En medio del debate acerca de la brecha intergeneracional, los ancianos dependientes con rentas bajas pasan desapercibidos
El envejecimiento de la población es uno de los retos sociales de nuestro siglo. Aunque muchas de las estadísticas muestran jubilaciones aparentemente suficientes que aseguran un nivel de vida desahogado, esconden tras de sí una realidad incómoda. No todos los jubilados llegan a la vejez con las mismas oportunidades. Sobre todo los ancianos dependientes de familias humildes.
Estadísticas engañosas
En España, si bien es cierto que las personas con más de 65 años poseen una renta mediana un 5% mayor que la general y que el porcentaje de personas en riesgo de pobreza afecta más a los jóvenes y niños (21% y 29% respectivamente), no debemos caer en generalizaciones. Dentro del grupo de los jubilados existe una desigualdad invisible entre aquellos «baby boomers» que estudiaron carreras universitarias y quienes no estudiaron. Los primeros atesoran una riqueza que asciende hasta los 500.000€ y los segundos oscilan en torno a 100.000€, según datos de la Fundación BBVA. Es lógico que, al calcular la media, pueda parecer que la mayoría de los pensionistas afrontan su jubilación con cierta holgura. Sin embargo, algunos deben lidiar con dificultades económicas al no disponer de tal colchón , especialmente los ancianos dependientes, que representan el 31,3%.

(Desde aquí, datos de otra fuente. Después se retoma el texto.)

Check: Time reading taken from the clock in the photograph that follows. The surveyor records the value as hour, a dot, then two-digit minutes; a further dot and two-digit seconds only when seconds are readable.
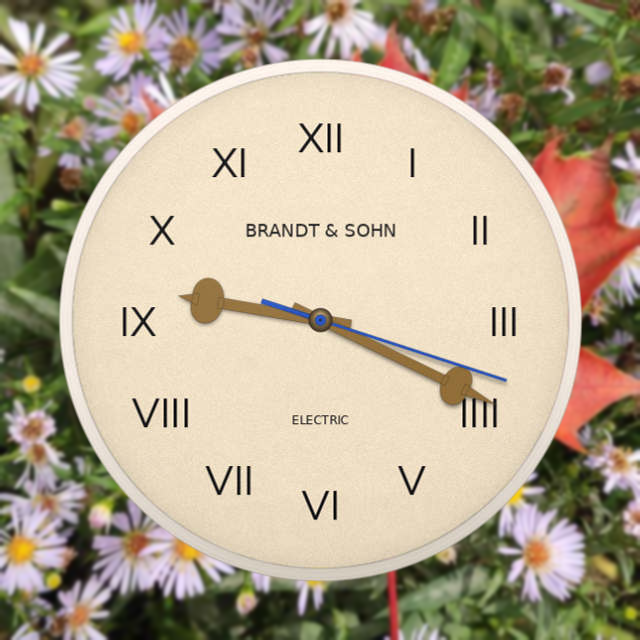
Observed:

Pastilla tras pastilla, consulta tras consulta, caída tras caída. Este es el día a día de los hogares que no pueden satisfacer la atención 24/7 requerida por los ancianos dependientes. La generalizada falta de recursos en este grupo vulnerable imposibilita la contratación de una persona a su cargo.
A pesar de que la Ley de Dependencia cubre de cierto modo el papel de un cuidador a sueldo, en muchas ocasiones no es suficiente para conseguir cumplir con todos los cuidados requeridos por una persona dependiente. Ahí es donde entran los hijos, cuya situación ha cambiado respecto a generaciones anteriores.
Trabajar, trabajar y trabajar
Hace décadas, muchos de los hijos (normalmente hijas) sacrificaban sus estudios y trabajo para poder cuidar de sus padres. Esos jóvenes que en su día no se formaron académicamente al tener que trabajar para aportar dinero a la casa, son los que ahora demandan a sus hijos la atención y el cariño que en el pasado dieron a sus progenitores. Pero hoy en día la situación es bien distinta: el 79,8% de las personas de entre 25 y 54 años trabaja, frente al 57,6% en 1980. Por lo que, compaginar el trabajo, las relaciones sociales y la familia resulta un reto más que complicado. Si a esto le sumamos el cuidado de una persona dependiente, la situación se complica considerablemente.
El resultado es nefasto para ambas partes. Unos no gozan de buena calidad de vida al verse impedidos para realizar su rutina diaria de forma autónoma; otros no tienen tiempo para vivir. Esto es un grave problema, ya que muchos adultos se encuentran en la difícil tesitura de optar por descuidar a su ser querido o renunciar a sus aspiraciones de vida. Los primeros corren el riesgo de cargar con el remordimiento de no ofrecer nada a quienes en su momento les dieron todo. Los segundos pueden perder el sueño de cambiarle los pañales a su pequeño, por cambiárselos a sus padres. Ambas opciones tienen consecuencias negativas.
El envejecimiento de la población no es solo una cuestión demográfica o económica; es, por encima de todas las cosas, un reto de justicia social. Mientras algunos mayores disfrutan de un retiro tranquilo debido al patrimonio acumulado, miles de familias humildes deben decidir entre cuidar a sus padres y desarrollar su propio proyecto de vida. Si aspiramos a conseguir una sociedad más equitativa, el verdadero desafío no está en redistribuir los recursos de una forma más justa, sino en garantizar que ninguna familia tenga que elegir entre cuidar a sus hijos o a sus mayores.